Careful With That Etymology:

I just got a political e-mail that began with:

Where did the word "picnic" comes from?

It was typical to have a picnic on a Friday evening in Oklahoma. The word was short for "pick a nigger" to lynch. They would lynch a Black male and cut off body parts as souvenirs. This went on every weekend in this country, and it was all across the county. . . .

This set my myth-detection antennae a-quiverin', and sure enough this is yet another usage myth, much like the claims that "nitty-gritty" originally referred to debris (including dead bodies) in the holds of slave ships, or that "handicapped" stems from handicapped people supposedly begging with their caps in their hands.

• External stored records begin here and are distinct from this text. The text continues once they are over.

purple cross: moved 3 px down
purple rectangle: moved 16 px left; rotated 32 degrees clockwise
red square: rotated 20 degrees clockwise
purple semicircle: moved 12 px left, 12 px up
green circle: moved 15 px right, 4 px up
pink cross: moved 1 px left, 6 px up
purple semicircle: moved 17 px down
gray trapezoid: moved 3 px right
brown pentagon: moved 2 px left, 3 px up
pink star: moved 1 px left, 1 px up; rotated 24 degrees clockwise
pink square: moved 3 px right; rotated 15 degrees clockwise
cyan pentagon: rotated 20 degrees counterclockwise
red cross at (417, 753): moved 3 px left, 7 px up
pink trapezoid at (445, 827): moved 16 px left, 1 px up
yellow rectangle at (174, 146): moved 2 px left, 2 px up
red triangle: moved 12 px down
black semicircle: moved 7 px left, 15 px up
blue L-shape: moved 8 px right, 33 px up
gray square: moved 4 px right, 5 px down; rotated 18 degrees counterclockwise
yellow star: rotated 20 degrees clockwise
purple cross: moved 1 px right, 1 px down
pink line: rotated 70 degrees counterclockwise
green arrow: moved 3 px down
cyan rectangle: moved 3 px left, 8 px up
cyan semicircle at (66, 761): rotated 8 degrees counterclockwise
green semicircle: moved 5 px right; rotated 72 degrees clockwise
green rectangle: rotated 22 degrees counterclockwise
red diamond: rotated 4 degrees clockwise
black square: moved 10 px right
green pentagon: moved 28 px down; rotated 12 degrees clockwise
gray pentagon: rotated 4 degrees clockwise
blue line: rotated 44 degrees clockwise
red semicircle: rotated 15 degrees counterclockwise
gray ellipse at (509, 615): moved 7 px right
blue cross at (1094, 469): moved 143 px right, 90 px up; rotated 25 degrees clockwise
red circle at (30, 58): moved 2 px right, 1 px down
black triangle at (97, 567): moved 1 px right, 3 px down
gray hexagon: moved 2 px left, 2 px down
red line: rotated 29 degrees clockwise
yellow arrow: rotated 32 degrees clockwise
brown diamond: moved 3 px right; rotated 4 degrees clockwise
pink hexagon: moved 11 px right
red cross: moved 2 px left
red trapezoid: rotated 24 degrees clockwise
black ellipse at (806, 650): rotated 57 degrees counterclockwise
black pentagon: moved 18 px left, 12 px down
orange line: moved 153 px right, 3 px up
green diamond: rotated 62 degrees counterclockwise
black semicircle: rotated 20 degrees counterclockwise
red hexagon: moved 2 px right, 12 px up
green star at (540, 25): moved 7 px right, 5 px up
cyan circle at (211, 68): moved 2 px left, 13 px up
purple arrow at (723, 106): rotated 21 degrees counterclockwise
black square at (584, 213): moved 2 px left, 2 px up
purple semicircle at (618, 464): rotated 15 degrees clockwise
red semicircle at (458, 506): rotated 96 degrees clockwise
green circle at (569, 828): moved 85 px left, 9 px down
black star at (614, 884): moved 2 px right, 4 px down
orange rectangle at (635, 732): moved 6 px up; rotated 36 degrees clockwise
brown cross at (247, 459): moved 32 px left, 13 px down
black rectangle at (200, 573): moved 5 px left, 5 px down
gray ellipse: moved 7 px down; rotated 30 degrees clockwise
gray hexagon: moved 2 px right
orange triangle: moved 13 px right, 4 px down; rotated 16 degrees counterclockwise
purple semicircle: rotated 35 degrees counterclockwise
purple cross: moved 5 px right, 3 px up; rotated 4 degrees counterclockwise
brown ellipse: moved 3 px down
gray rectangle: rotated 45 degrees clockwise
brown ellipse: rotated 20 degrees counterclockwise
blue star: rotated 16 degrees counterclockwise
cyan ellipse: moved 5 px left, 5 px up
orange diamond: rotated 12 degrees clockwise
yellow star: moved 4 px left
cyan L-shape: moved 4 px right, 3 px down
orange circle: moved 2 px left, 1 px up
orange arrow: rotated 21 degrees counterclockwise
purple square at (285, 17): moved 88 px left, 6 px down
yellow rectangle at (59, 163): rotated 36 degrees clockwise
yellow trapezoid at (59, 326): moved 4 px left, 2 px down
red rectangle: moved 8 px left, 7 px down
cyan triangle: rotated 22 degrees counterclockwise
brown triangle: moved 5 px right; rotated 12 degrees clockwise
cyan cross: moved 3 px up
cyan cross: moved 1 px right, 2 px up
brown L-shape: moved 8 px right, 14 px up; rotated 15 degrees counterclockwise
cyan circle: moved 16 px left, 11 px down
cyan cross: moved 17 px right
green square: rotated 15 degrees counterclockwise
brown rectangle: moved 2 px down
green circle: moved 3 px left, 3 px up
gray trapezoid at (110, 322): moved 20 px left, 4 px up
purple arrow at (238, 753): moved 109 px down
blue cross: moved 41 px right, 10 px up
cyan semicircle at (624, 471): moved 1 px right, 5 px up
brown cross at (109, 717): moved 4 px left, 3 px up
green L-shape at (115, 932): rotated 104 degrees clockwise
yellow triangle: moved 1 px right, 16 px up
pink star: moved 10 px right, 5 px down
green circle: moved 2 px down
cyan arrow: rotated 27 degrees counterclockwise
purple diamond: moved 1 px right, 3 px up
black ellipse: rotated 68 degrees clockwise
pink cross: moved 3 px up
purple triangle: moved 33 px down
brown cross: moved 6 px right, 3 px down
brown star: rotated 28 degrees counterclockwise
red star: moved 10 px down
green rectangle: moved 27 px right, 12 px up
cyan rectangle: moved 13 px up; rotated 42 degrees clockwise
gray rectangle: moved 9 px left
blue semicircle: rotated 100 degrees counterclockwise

In fact, Snopes says it's a myth, and the dictionaries I've checked note a perfectly innocent etymology for the word.

This reminds me of two tips I thought I'd pass along:

(1) Lots of the most interesting etymological claims that are bandied about on the Net and in the popular press are bunk. (The old chestnut about "fuck" being an acronym from "for unlawful carnal knowledge" is another example.) I don't know why this is especially common for etymological assertions, but that's what I've found. But don't trust any etymological claims -- especially the interesting ones -- unless you verify them in a reputable dictionary (and maybe not even then).

(2) More broadly, if you're tempted to forward such a claim -- etymological or not -- check it out. Check it on Snopes. Check it in a reference work; there are plenty available for free online. And this is especially so if you're making a broader political point, as my correspondent was. Why ruin your credibility at the outset, by passing along long-debunked errors?